Pursuing God’s promise and following the path to Canaan requires commitment. A commitment is defined as “an engagement or obligation that restricts freedom of action.” God tests our commitment to his promise, commandments, and plans through difficulty. In our difficulty, his intention is to develop our character, increase our knowledge, enhance our skills, reveal our talents, change our habits and redefine our thought patterns and routines. The difficulty, above all, is designed to bring us closer to him so that we know who he is and who we are in him. At the end of God’s testing, if we are trained by it, we will be transformed into an Israelite: one who has struggled with God.
This is the second post in a series titled “A Love That Shows Us The Way”, a series based on Moses’ walk with God that examines his relationship with God, the people of Israel and his purpose. In my last post, I saw that when we pursue God’s purpose for our lives through communication, action, and confidence, He responds with reassurances, miracles, and plans. Today, I will consider the role of commitment.
If you’re just joining this series, I was inspired by Moses’ emotional breakdown in Numbers 11, where he asked God to kill him. In each article, I will compare the Moses who parted the Red Sea in Exodus 14 with the Moses who asked God to kill him in Numbers 11. By looking at a number of passages in Exodus and Numbers, I will strive to better understand what caused Moses to fall apart with the goal of learning how we can survive the desert and reach Canaan.
This series is the foundation of my upcoming book: A Love That Shows Us The Way.
The Book of Numbers is powerful and has important lessons concerning how God wants to give us what he has ascribed to us.
DAY 17
Exodus 15-32. Read here.
LEAVE
Believe, Worship, Sacrifice & Flee
The Israelites teach us that, if we are in bondage in any area of our lives, we can escape just as they did: believe, worship, sacrifice, and flee.
Commitment seems impossible when you are in bondage. Be it a mindset, an addiction or a person, when something has you in bondage it will not let you go easily. And, when you have other things to consider, like work and pressing obligations, committing to getting set free isn’t easy. There are some things we can learn about commitment in the midst of adversity from the Israelites to help us in our walk with God to Canaan so that we can grow and develop in disciplined commitment to his promise and plan for our lives. In Egypt, God appeared to Moses out of a desire to make good on the promise of freedom and Canaan that he had previously made. He didn’t expect much from the Israelites but they had to demonstrate that they were committed to his plan. So, what can we learn from the Israelites about the role of commitment in possessing God’s promises?

# WHAT YOU WILL DO
Copy everything from "This series is" down to "15-32. Read here." word for word from the passage on commitment.

# PROVIDED RECORDS

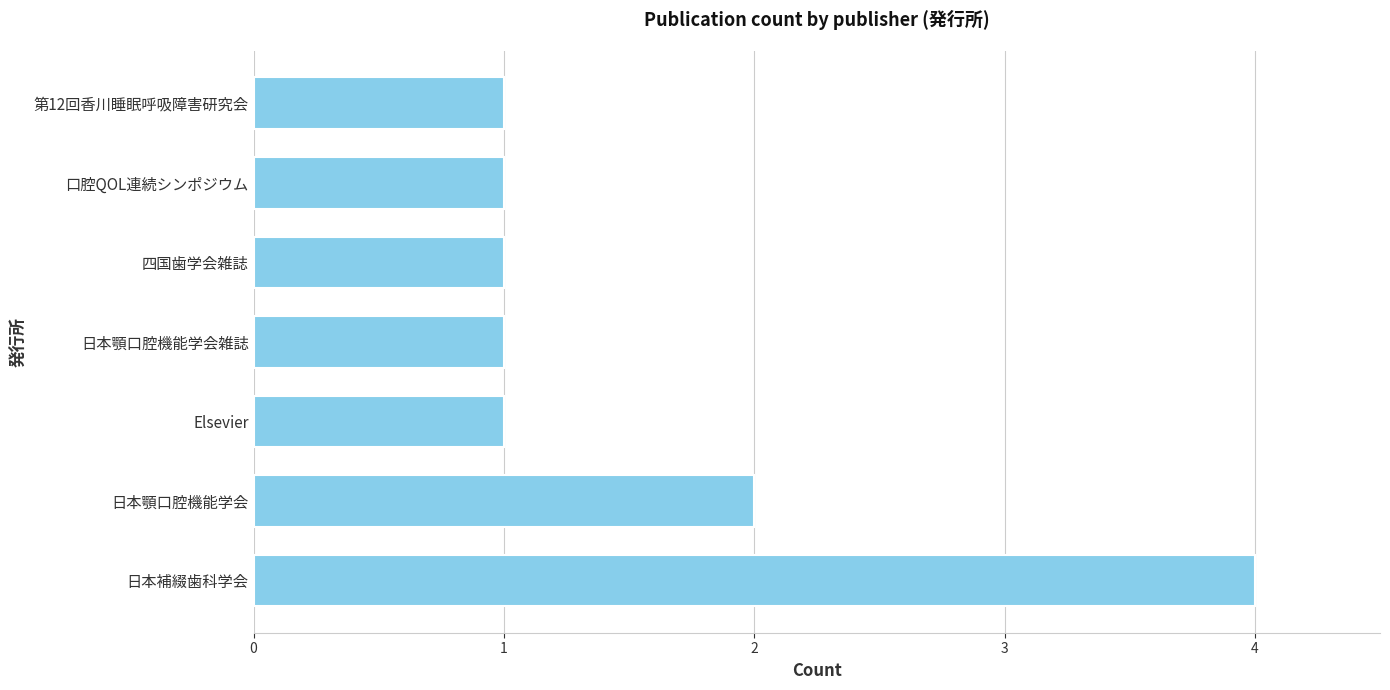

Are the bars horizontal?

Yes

--

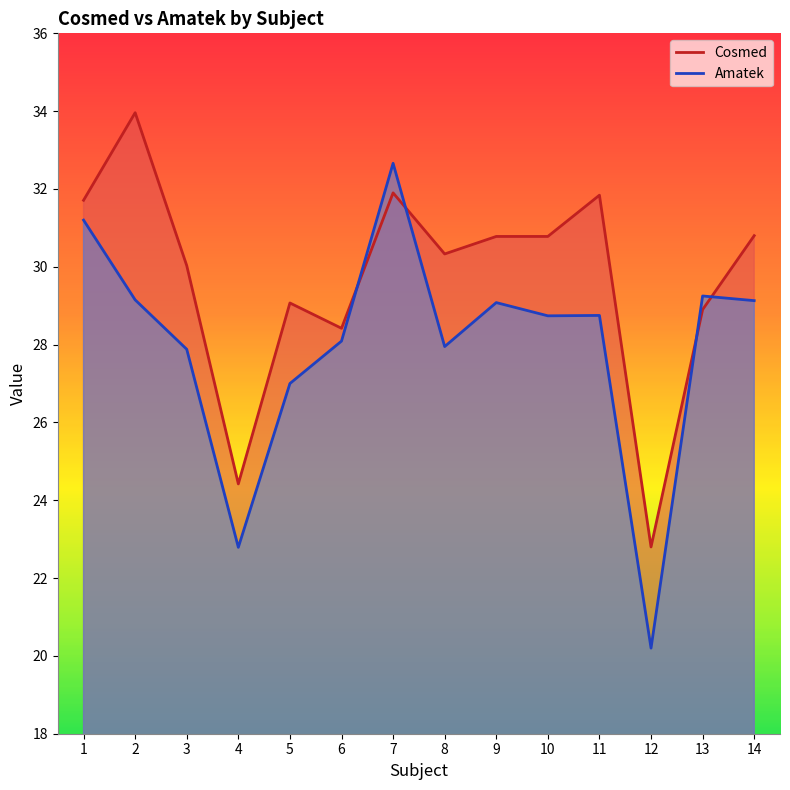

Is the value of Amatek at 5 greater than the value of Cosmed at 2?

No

# SOLVED EXERCISE
This series is the foundation of my upcoming book: A Love That Shows Us The Way.
The Book of Numbers is powerful and has important lessons concerning how God wants to give us what he has ascribed to us.
DAY 17
Exodus 15-32. Read here.